Exercise details. Report, in full, each line of the material below in which the string "analyze" occurs.

Records for processing.
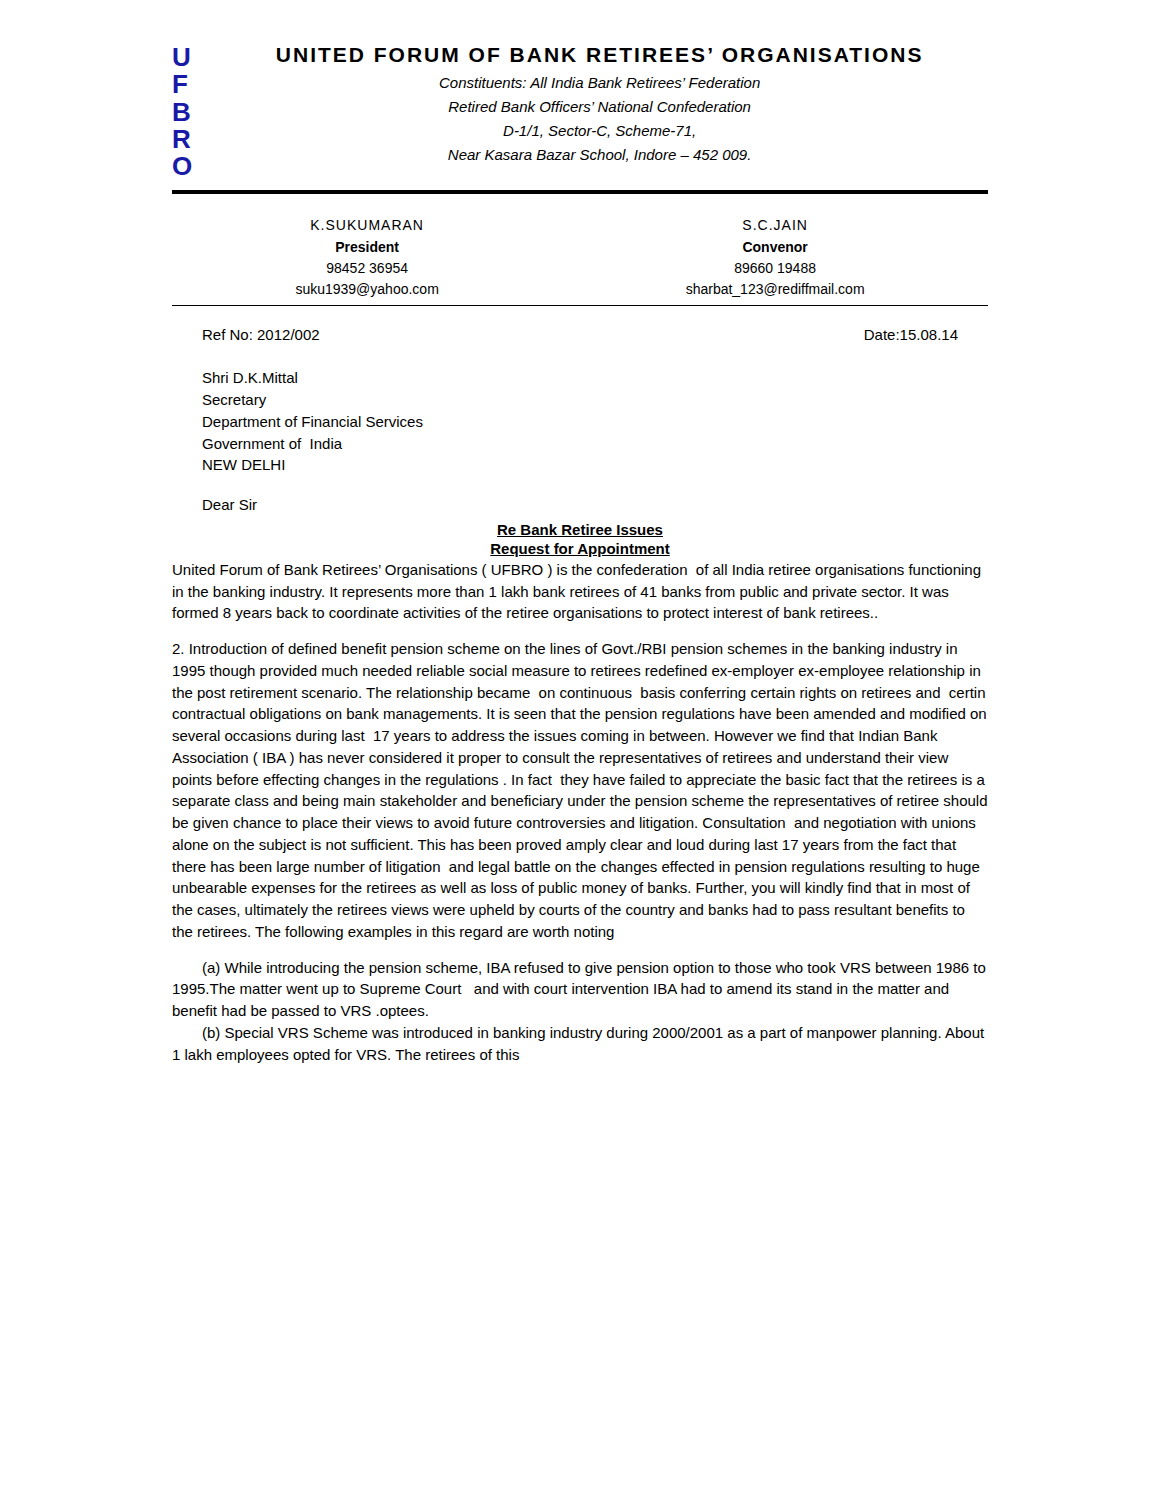U
F
B
R
O
UNITED FORUM OF BANK RETIREES’ ORGANISATIONS
Constituents: All India Bank Retirees’ Federation
Retired Bank Officers’ National Confederation
D-1/1, Sector-C, Scheme-71,
Near Kasara Bazar School, Indore – 452 009.
K.SUKUMARAN
President
98452 36954
suku1939@yahoo.com
S.C.JAIN
Convenor
89660 19488
sharbat_123@rediffmail.com
Ref No: 2012/002 Date:15.08.14
Shri D.K.Mittal
Secretary
Department of Financial Services
Government of India
NEW DELHI
Dear Sir
Re Bank Retiree Issues
Request for Appointment
United Forum of Bank Retirees’ Organisations ( UFBRO ) is the confederation of all India retiree organisations functioning in the banking industry. It represents more than 1 lakh bank retirees of 41 banks from public and private sector. It was formed 8 years back to coordinate activities of the retiree organisations to protect interest of bank retirees..
2. Introduction of defined benefit pension scheme on the lines of Govt./RBI pension schemes in the banking industry in 1995 though provided much needed reliable social measure to retirees redefined ex-employer ex-employee relationship in the post retirement scenario. The relationship became on continuous basis conferring certain rights on retirees and certin contractual obligations on bank managements. It is seen that the pension regulations have been amended and modified on several occasions during last 17 years to address the issues coming in between. However we find that Indian Bank Association ( IBA ) has never considered it proper to consult the representatives of retirees and understand their view points before effecting changes in the regulations . In fact they have failed to appreciate the basic fact that the retirees is a separate class and being main stakeholder and beneficiary under the pension scheme the representatives of retiree should be given chance to place their views to avoid future controversies and litigation. Consultation and negotiation with unions alone on the subject is not sufficient. This has been proved amply clear and loud during last 17 years from the fact that there has been large number of litigation and legal battle on the changes effected in pension regulations resulting to huge unbearable expenses for the retirees as well as loss of public money of banks. Further, you will kindly find that in most of the cases, ultimately the retirees views were upheld by courts of the country and banks had to pass resultant benefits to the retirees. The following examples in this regard are worth noting
(a) While introducing the pension scheme, IBA refused to give pension option to those who took VRS between 1986 to 1995.The matter went up to Supreme Court and with court intervention IBA had to amend its stand in the matter and benefit had be passed to VRS .optees.
(b) Special VRS Scheme was introduced in banking industry during 2000/2001 as a part of manpower planning. About 1 lakh employees opted for VRS. The retirees of this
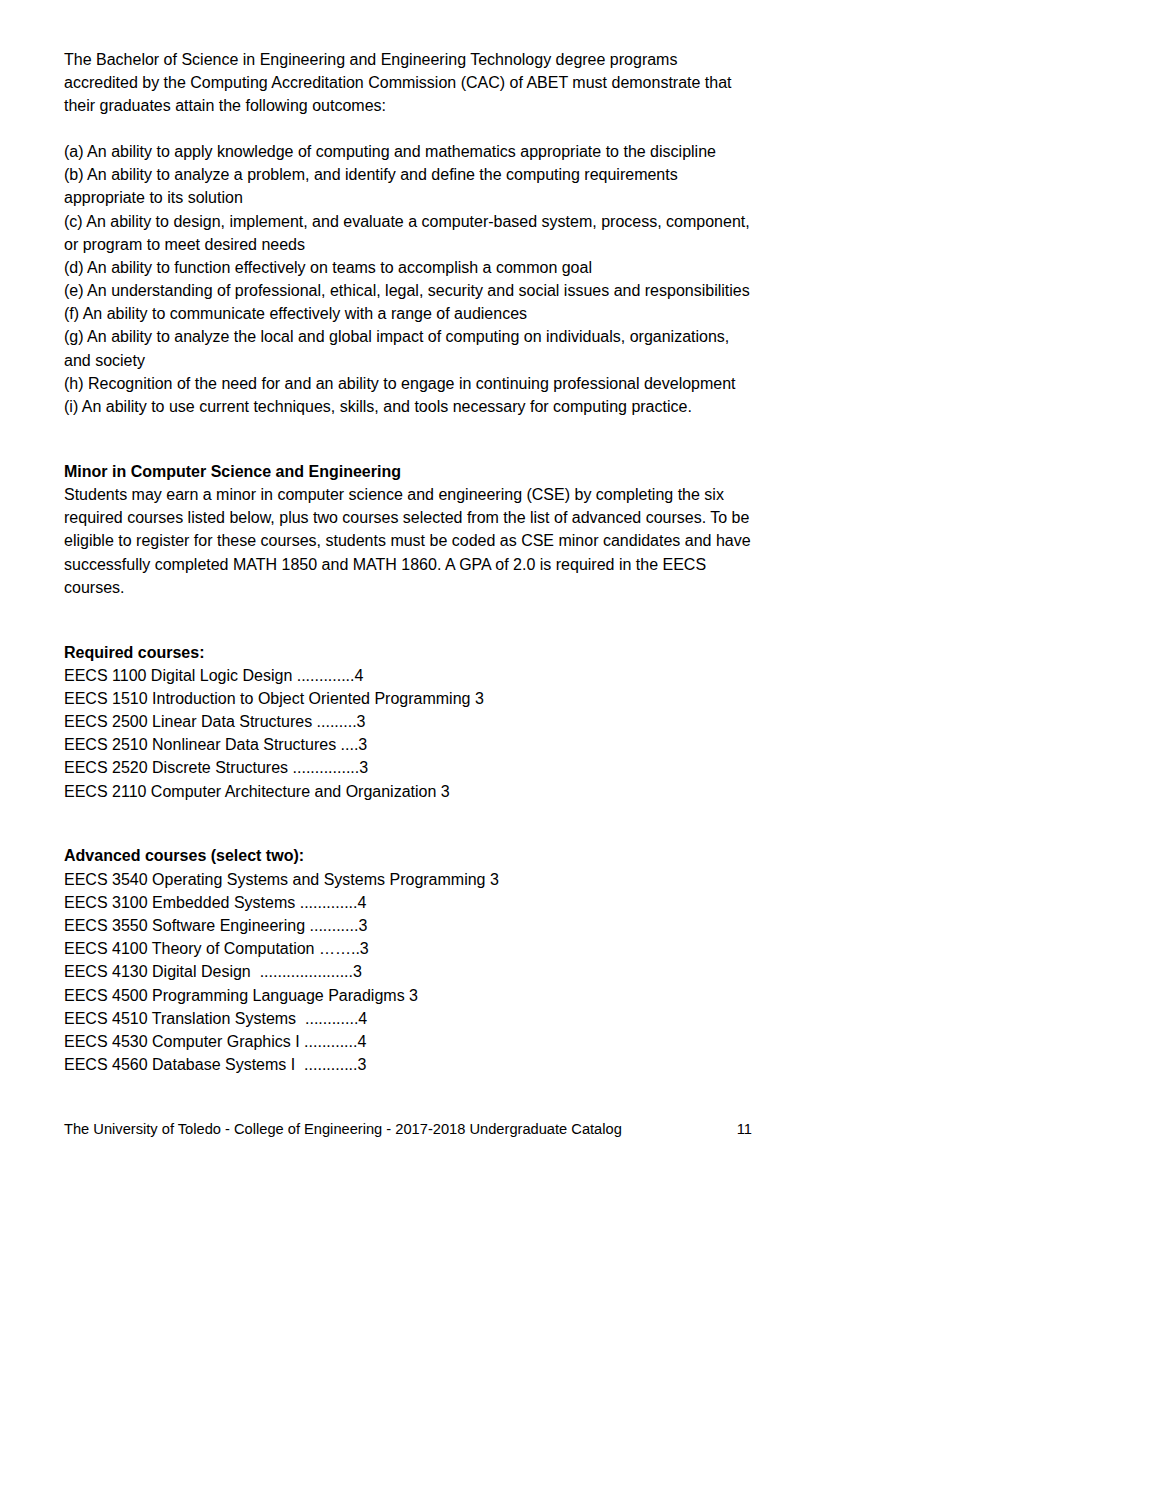The Bachelor of Science in Engineering and Engineering Technology degree programs accredited by the Computing Accreditation Commission (CAC) of ABET must demonstrate that their graduates attain the following outcomes:
(a) An ability to apply knowledge of computing and mathematics appropriate to the discipline
(b) An ability to analyze a problem, and identify and define the computing requirements appropriate to its solution
(c) An ability to design, implement, and evaluate a computer-based system, process, component, or program to meet desired needs
(d) An ability to function effectively on teams to accomplish a common goal
(e) An understanding of professional, ethical, legal, security and social issues and responsibilities
(f) An ability to communicate effectively with a range of audiences
(g) An ability to analyze the local and global impact of computing on individuals, organizations, and society
(h) Recognition of the need for and an ability to engage in continuing professional development
(i) An ability to use current techniques, skills, and tools necessary for computing practice.
Minor in Computer Science and Engineering
Students may earn a minor in computer science and engineering (CSE) by completing the six required courses listed below, plus two courses selected from the list of advanced courses. To be eligible to register for these courses, students must be coded as CSE minor candidates and have successfully completed MATH 1850 and MATH 1860. A GPA of 2.0 is required in the EECS courses.
Required courses:
EECS 1100 Digital Logic Design .............4
EECS 1510 Introduction to Object Oriented Programming 3
EECS 2500 Linear Data Structures .........3
EECS 2510 Nonlinear Data Structures ....3
EECS 2520 Discrete Structures ...............3
EECS 2110 Computer Architecture and Organization 3
Advanced courses (select two):
EECS 3540 Operating Systems and Systems Programming 3
EECS 3100 Embedded Systems .............4
EECS 3550 Software Engineering ...........3
EECS 4100 Theory of Computation ……..3
EECS 4130 Digital Design .....................3
EECS 4500 Programming Language Paradigms 3
EECS 4510 Translation Systems ............4
EECS 4530 Computer Graphics I ............4
EECS 4560 Database Systems I ............3
The University of Toledo - College of Engineering - 2017-2018 Undergraduate Catalog 11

Response to this task.
(b) An ability to analyze a problem, and identify and define the computing requirements appropriate to its solution
(g) An ability to analyze the local and global impact of computing on individuals, organizations, and society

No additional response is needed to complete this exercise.